- _WHAT TO WORK ON_
Taking the line containing "part: (1045, 503) -> (1376, 461), moved" as the first and the last line of the entries as the end, reproduce every line between them exactly, including both.

- _RAW DATA_

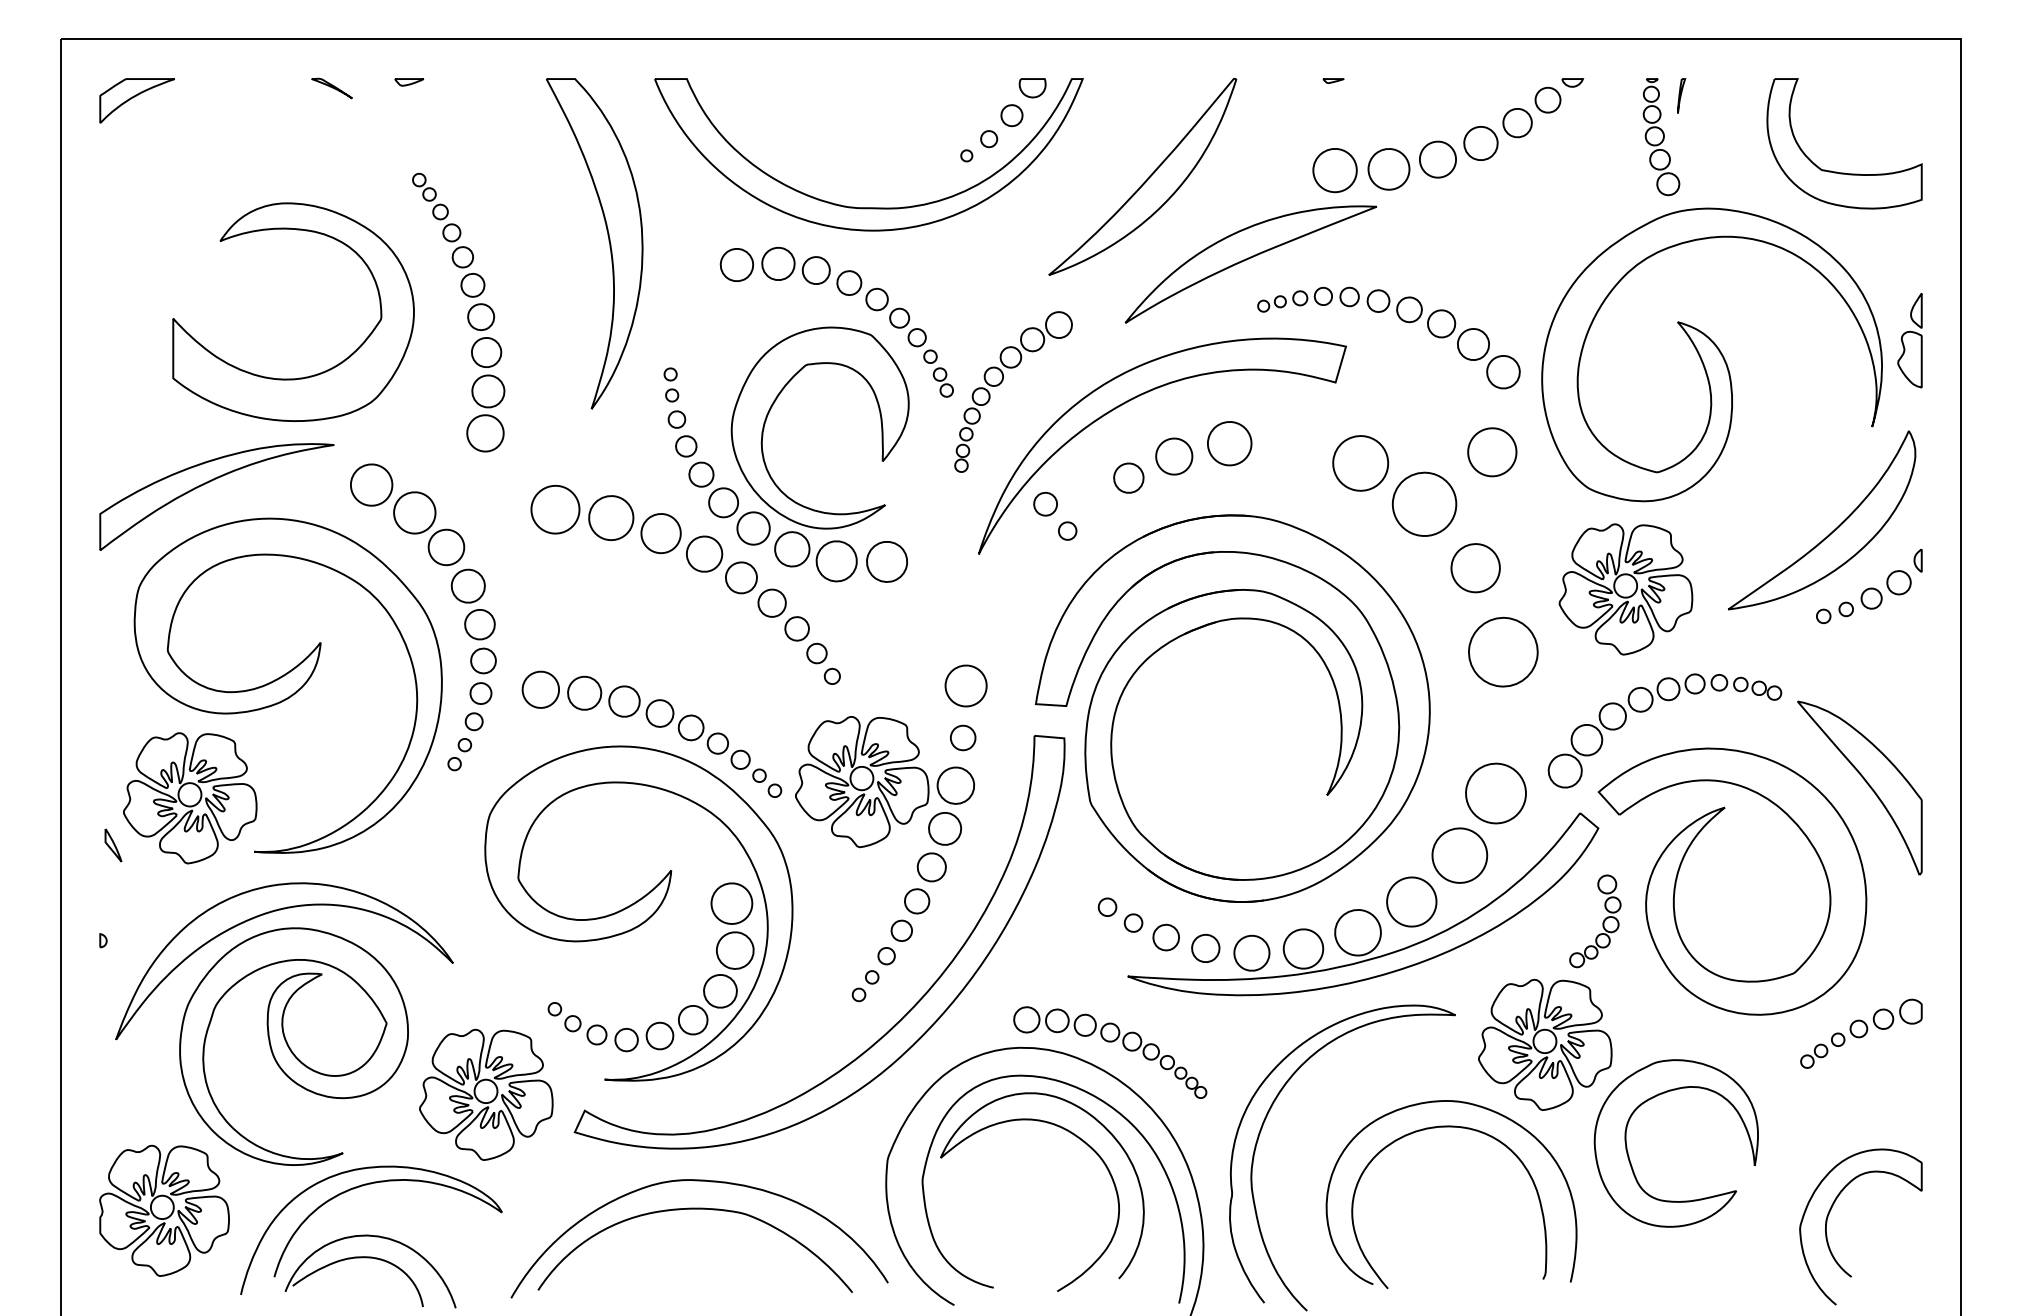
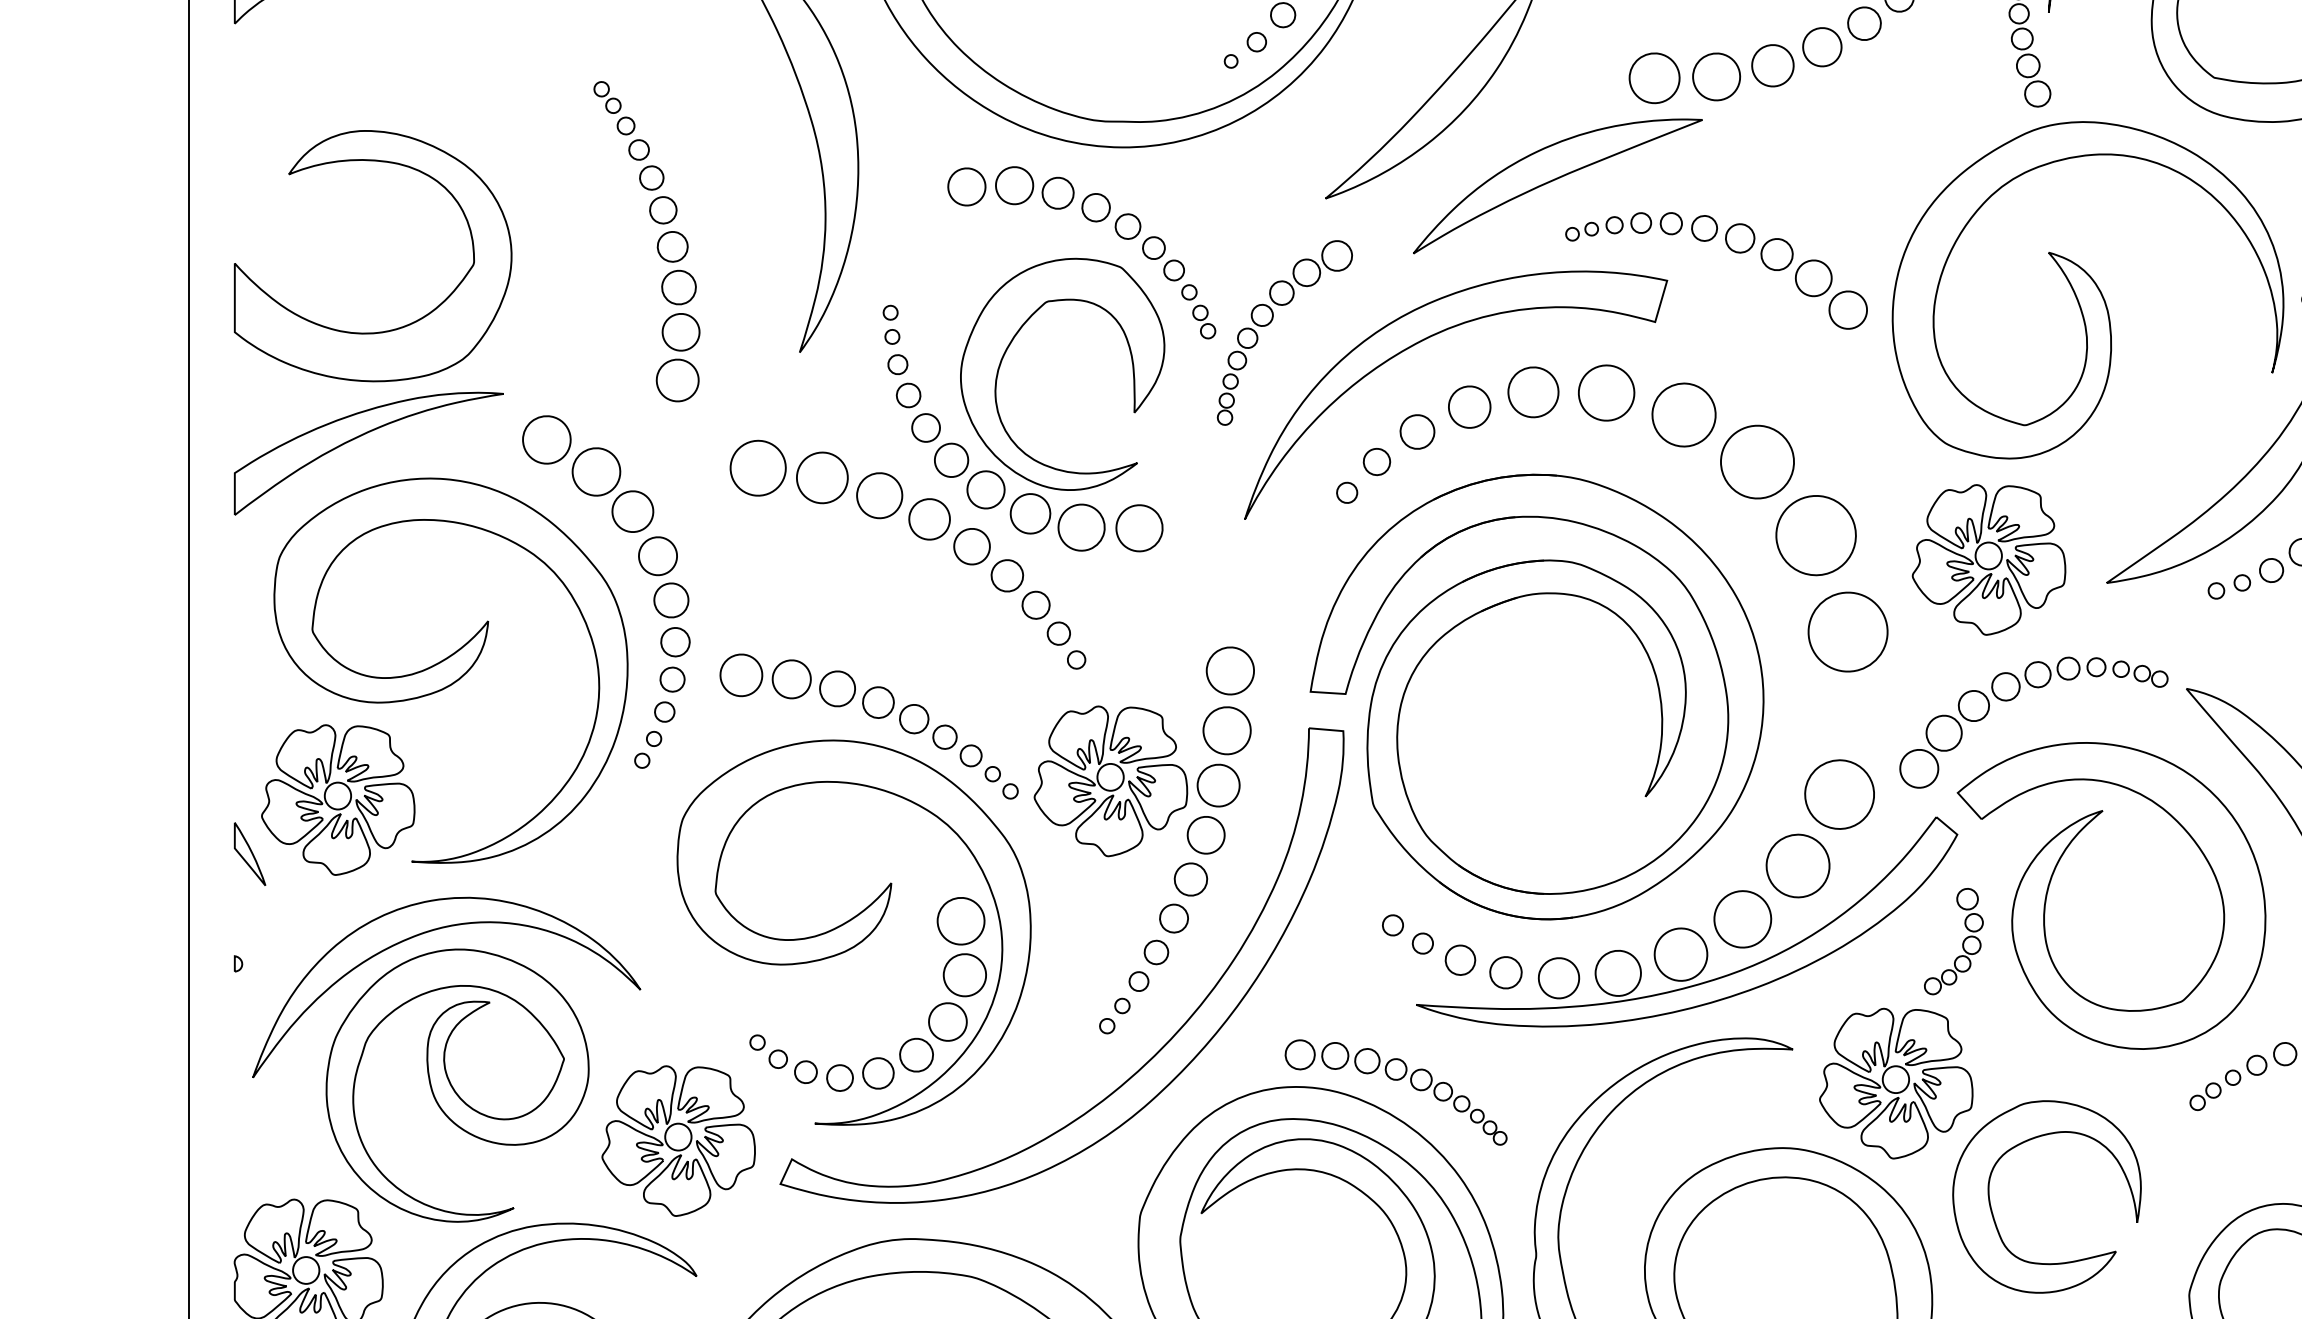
part: (305, 376) -> (386, 330), moved
part: (1492, 452) -> (1606, 393), moved
part: (1045, 503) -> (1376, 461), moved
part: (1475, 567) -> (1816, 534), size x1.43
part: (962, 737) -> (1226, 730), size x1.67
part: (113, 845) -> (250, 854), size x1.67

- _ANSWER_
part: (1045, 503) -> (1376, 461), moved
part: (1475, 567) -> (1816, 534), size x1.43
part: (962, 737) -> (1226, 730), size x1.67
part: (113, 845) -> (250, 854), size x1.67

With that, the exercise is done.